Environ 140 organisations, de Greenpeace France à la Fondation Nicolas Hulot, en passant par SOS Racisme, Ni putes ni soumises, ATD Quart Monde, Les Amis de la Terre, ou encore 350.org et Alternatiba, ont appelé à descendre dans la rue, estimant qu'il est "temps de changer de système industriel, politique et économique, pour protéger l'environnement, la société et les individus".

Convergence des marches

Les jeunes ont ouvert le bal vendredi, répondant en masse à l'appel de la jeune suédoise Greta Thunberg. Ils étaient entre 29.000 et 40.000 à Paris, 168.000 en tout à travers la France, selon l'organisation Youth for climate.

Ce samedi, plusieurs cortèges - pour "le vivant", "l'urgence sociale et climatique", des moyens de transport "verts" - doivent converger place de l'Opéra à 14 heures avant de se rendre à la place de la République. Les manifestants croiseront une "marche des solidarités" lancée à l'appel de collectifs de sans-papiers et contre les violences policières, ainsi que certains gilets jaunes.

Environ 28.000 personnes disaient vouloir participer au rassemblement parisien vendredi en fin de journée, et 128.000 étaient intéressées, selon la page Facebook.

Lors des précédentes marches pour le climat, nées après l'électrochoc causé par la démission de l'ancien ministre de la Transition écologique Nicolas Hulot, plus de 15.000 personnes étaient descendues dans les rues de la capitale.

"On hausse le ton face à un gouvernement qui reste sourd à des revendications de justice climatique et de mesures ambitieuses", expliquait quelques jours plus tôt Elodie Nace, de l'association Alternatiba, lors d'une conférence de presse à Paris.

Les actions se multiplient 

Depuis plusieurs mois, les pétitions signées par des personnalités de tous horizons, des actions - comme le décrochage de portraits d'Emmanuel Macron dans des mairies pour dénoncer "l'inaction du gouvernement -, des appels de youtubeurs et des campagnes en ligne, comme #lapireexcuse qui sera faite aux générations futures, se multiplient.

Des initiatives plus radicales, comme Extinction Rebellion, qui prône la désobéissance civile, ont aussi vu le jour.

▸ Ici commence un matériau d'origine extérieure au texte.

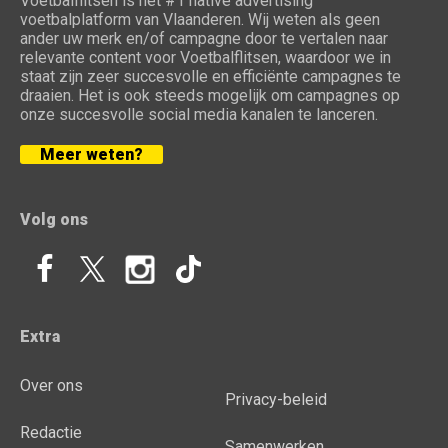
Voetbalflitsen is het #1 native advertising
voetbalplatform van Vlaanderen. Wij weten als geen
ander uw merk en/of campagne door te vertalen naar
relevante content voor Voetbalflitsen, waardoor we in
staat zijn zeer succesvolle en efficiënte campagnes te
draaien. Het is ook steeds mogelijk om campagnes op
onze succesvolle social media kanalen te lanceren.
Meer weten?
Volg ons
Extra
Over ons
Privacy-beleid
Redactie
Samenwerken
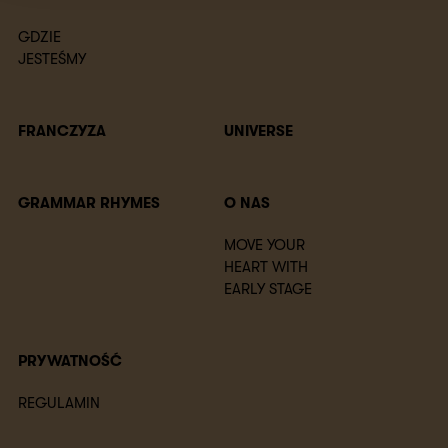
GDZIE
JESTEŚMY
FRANCZYZA
UNIVERSE
GRAMMAR RHYMES
O NAS
MOVE YOUR
HEART WITH
EARLY STAGE
PRYWATNOŚĆ
REGULAMIN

L'Etat est également poursuivi par quatre ONG (Fondation Nicolas Hulot, Greenpeace France, Notre Affaire à Tous et Oxfam France) pour "manquements" à son obligation d'action contre le réchauffement.

Un retour déposé auprès du tribunal administratif de Paris

A l'origine d'une pétition qui avait récolté plus de deux millions de signatures en moins d'un mois, elles ont déposé jeudi en ligne leur recours auprès du tribunal administratif de Paris.

Les manifestants s'appuient sur les avertissements lancés par les scientifiques pour demander aux responsables politiques et économiques des actions plus radicales en faveur du climat et de la faune et flore sauvages.

L'Accord de Paris de 2015 vise à limiter le réchauffement de la planète à +2°C par rapport à l'ère pré-industrielle et idéalement à +1,5°C, mais les engagements actuels des Etats annoncent un monde à +3°C. Le récent rapport des scientifiques du Giec souligne qu'il faudrait, pour rester sous +1,5°C, réduire les émissions de CO2 de près de 50% d'ici à 2030 par rapport à 2010.